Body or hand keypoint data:

----

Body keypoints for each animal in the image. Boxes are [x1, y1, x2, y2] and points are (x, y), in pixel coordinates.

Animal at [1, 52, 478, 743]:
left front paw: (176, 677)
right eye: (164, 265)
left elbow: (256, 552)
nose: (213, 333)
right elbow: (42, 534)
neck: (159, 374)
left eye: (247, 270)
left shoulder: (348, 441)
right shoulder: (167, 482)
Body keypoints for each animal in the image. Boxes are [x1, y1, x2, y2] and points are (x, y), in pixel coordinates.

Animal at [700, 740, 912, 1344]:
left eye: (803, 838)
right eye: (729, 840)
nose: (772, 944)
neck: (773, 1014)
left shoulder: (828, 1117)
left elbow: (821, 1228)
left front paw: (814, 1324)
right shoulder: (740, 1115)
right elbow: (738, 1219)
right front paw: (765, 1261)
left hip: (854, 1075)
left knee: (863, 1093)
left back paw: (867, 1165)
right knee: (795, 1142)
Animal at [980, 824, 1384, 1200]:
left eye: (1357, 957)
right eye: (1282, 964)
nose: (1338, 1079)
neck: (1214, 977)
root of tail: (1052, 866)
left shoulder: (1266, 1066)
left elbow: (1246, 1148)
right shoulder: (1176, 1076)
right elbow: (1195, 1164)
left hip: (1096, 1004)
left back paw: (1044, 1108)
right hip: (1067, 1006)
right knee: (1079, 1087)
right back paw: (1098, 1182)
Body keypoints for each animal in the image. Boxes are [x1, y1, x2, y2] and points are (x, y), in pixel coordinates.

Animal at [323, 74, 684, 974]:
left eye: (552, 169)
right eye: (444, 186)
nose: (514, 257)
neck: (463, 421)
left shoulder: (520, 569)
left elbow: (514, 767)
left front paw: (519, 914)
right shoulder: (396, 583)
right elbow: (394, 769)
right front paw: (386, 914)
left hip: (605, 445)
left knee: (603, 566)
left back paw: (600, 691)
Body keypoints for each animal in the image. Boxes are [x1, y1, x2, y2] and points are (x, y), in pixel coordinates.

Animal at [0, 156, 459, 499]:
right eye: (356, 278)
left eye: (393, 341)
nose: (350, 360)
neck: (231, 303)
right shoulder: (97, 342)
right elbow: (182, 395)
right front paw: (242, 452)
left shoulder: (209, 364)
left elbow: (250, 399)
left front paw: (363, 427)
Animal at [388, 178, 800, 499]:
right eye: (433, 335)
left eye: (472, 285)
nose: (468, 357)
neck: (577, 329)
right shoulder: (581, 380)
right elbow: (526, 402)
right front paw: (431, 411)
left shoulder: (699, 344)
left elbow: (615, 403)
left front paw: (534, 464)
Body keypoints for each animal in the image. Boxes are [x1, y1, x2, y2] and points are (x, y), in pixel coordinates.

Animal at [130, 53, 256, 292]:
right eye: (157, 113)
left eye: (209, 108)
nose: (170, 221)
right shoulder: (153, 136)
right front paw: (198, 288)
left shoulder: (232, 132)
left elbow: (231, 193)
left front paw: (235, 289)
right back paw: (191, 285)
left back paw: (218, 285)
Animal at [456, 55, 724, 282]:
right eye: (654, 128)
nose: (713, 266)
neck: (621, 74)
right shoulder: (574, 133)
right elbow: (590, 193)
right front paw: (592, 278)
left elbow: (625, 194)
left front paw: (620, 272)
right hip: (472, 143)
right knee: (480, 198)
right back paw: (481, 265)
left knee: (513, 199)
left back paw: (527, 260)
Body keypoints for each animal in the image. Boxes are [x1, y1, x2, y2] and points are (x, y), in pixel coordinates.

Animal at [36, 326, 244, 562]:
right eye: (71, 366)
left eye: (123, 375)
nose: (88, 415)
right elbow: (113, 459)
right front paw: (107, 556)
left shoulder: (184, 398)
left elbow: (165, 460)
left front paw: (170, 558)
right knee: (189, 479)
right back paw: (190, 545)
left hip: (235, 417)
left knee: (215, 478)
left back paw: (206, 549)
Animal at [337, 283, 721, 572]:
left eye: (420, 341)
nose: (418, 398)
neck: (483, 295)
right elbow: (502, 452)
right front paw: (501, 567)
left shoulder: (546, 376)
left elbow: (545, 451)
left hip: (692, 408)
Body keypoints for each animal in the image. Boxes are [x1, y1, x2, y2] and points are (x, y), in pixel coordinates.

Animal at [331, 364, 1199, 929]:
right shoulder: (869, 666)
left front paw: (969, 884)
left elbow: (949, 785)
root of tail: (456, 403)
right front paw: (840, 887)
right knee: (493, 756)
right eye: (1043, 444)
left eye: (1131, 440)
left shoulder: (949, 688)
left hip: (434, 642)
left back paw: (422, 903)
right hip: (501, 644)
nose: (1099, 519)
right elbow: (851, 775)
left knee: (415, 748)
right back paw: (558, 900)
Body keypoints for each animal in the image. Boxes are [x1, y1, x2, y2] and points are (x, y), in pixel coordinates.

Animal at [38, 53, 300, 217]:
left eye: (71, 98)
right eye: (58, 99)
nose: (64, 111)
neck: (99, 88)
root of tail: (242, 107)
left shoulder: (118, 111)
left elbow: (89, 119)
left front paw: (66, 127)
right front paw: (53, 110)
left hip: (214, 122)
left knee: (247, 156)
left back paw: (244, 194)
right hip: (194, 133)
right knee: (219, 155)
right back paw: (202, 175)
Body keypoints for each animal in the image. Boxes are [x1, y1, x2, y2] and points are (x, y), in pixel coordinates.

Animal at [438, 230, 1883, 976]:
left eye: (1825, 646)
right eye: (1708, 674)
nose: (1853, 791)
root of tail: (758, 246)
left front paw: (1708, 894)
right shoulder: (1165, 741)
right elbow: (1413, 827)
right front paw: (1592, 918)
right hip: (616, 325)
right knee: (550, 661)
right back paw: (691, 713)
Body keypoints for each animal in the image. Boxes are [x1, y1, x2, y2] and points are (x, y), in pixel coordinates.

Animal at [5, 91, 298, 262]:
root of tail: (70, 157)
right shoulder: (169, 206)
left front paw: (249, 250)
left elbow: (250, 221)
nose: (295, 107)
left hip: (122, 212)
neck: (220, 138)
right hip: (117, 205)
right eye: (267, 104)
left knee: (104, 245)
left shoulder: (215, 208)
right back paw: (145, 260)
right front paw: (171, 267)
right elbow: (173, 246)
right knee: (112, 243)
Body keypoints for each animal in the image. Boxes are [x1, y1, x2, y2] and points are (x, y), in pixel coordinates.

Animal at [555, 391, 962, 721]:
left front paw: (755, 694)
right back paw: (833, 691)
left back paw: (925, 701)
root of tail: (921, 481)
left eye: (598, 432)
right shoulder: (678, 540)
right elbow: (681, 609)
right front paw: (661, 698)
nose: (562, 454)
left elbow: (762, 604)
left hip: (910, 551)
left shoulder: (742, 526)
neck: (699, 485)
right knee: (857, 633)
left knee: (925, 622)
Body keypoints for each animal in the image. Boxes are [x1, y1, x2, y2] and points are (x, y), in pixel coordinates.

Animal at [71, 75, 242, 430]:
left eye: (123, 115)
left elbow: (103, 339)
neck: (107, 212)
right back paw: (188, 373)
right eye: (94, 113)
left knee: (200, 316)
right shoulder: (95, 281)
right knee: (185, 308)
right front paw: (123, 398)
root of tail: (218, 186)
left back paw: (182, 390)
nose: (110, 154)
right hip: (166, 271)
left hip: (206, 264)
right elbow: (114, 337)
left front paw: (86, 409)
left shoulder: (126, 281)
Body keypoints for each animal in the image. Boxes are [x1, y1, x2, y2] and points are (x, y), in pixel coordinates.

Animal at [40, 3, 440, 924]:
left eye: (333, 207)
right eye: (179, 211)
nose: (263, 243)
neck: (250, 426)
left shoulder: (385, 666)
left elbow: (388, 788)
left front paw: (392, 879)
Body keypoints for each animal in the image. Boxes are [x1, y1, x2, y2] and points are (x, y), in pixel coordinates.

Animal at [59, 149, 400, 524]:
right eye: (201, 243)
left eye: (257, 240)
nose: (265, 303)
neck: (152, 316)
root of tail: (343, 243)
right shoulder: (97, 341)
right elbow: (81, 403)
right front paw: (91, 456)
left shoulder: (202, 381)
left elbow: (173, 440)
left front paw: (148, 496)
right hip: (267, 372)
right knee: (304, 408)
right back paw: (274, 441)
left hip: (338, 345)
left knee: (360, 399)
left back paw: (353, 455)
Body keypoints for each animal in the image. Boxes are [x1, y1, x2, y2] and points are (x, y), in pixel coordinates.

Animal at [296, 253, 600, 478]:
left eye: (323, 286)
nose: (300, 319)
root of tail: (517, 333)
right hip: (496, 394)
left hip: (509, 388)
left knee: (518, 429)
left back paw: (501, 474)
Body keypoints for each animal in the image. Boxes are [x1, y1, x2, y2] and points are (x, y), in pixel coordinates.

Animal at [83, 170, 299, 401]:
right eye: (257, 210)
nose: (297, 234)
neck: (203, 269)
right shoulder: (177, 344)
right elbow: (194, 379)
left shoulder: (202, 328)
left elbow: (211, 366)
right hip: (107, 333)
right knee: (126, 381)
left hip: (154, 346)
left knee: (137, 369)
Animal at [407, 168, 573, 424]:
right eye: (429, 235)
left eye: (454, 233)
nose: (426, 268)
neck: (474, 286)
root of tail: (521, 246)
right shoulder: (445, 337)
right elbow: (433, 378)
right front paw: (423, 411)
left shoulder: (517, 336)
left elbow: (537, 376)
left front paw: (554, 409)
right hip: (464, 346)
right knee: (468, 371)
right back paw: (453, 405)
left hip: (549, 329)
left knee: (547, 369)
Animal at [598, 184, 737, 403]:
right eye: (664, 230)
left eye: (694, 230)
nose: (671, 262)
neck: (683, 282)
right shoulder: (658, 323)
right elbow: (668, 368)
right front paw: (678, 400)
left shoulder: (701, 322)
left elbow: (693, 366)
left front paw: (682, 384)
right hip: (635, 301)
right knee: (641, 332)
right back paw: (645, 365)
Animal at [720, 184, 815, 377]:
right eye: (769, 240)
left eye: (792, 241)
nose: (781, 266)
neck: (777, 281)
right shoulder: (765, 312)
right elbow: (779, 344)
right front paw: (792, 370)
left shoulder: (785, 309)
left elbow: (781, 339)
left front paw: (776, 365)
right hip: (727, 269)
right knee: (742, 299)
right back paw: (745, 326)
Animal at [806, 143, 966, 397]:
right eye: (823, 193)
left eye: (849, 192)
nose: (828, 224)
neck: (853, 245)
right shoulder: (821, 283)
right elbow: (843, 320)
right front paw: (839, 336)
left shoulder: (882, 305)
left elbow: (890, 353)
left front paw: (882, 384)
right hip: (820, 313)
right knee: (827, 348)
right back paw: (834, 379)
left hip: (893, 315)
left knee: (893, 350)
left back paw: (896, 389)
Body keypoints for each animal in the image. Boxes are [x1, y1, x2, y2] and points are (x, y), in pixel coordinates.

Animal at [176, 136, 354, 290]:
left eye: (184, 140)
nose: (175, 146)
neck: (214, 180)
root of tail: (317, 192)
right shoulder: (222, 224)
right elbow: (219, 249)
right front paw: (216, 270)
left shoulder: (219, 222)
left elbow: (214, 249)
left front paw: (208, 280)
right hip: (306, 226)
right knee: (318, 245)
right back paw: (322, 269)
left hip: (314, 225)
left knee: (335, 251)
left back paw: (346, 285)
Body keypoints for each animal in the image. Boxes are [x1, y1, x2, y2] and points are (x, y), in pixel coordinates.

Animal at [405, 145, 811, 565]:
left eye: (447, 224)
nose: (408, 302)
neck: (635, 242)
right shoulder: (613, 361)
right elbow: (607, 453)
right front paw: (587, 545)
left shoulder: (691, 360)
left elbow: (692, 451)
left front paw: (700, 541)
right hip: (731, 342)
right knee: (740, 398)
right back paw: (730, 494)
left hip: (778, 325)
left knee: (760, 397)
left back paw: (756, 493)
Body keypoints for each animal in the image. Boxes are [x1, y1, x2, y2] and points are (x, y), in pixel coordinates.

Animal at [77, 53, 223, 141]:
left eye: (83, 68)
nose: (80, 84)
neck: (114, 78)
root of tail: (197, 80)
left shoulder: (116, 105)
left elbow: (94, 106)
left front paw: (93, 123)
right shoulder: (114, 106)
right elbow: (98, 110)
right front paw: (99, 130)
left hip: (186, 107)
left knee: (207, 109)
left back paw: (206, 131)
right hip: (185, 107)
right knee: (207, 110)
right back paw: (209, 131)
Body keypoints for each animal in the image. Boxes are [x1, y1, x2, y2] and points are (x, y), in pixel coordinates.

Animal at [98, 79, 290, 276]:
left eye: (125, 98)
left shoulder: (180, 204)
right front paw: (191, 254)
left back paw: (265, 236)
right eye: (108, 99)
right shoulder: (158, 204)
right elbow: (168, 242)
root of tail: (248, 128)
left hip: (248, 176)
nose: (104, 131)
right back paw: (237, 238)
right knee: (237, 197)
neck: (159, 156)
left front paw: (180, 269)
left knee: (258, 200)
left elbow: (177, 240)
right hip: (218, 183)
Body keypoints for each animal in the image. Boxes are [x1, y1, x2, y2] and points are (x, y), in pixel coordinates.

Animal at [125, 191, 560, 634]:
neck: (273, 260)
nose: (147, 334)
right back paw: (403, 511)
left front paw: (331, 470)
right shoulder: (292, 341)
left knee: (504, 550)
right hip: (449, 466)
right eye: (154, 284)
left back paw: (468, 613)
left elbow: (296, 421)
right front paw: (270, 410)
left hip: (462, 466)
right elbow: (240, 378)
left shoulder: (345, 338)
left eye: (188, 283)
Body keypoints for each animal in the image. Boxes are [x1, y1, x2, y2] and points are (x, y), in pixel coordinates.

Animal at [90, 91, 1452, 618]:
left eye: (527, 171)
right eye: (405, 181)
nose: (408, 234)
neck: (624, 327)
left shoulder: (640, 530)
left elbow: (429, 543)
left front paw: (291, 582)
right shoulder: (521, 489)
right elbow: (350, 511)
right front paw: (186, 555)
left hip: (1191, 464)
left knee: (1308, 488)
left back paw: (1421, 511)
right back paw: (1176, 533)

----

[Task objective] Output the lines of the records above exactly as they appear, from the line containing "left elbow: (177, 240)" through the line containing "left front paw: (291, 582)".

[Answer section]
left elbow: (177, 240)
right hip: (218, 183)
Body keypoints for each animal in the image. Boxes are [x1, y1, x2, y2] and points are (x, y), in pixel coordinates.

Animal at [125, 191, 560, 634]:
neck: (273, 260)
nose: (147, 334)
right back paw: (403, 511)
left front paw: (331, 470)
right shoulder: (292, 341)
left knee: (504, 550)
right hip: (449, 466)
right eye: (154, 284)
left back paw: (468, 613)
left elbow: (296, 421)
right front paw: (270, 410)
left hip: (462, 466)
right elbow: (240, 378)
left shoulder: (345, 338)
left eye: (188, 283)
Body keypoints for each animal in the image. Boxes are [x1, y1, x2, y2] and points are (x, y), in pixel coordinates.

Animal at [90, 91, 1452, 618]:
left eye: (527, 171)
right eye: (405, 181)
nose: (408, 234)
neck: (624, 327)
left shoulder: (640, 530)
left elbow: (429, 543)
left front paw: (291, 582)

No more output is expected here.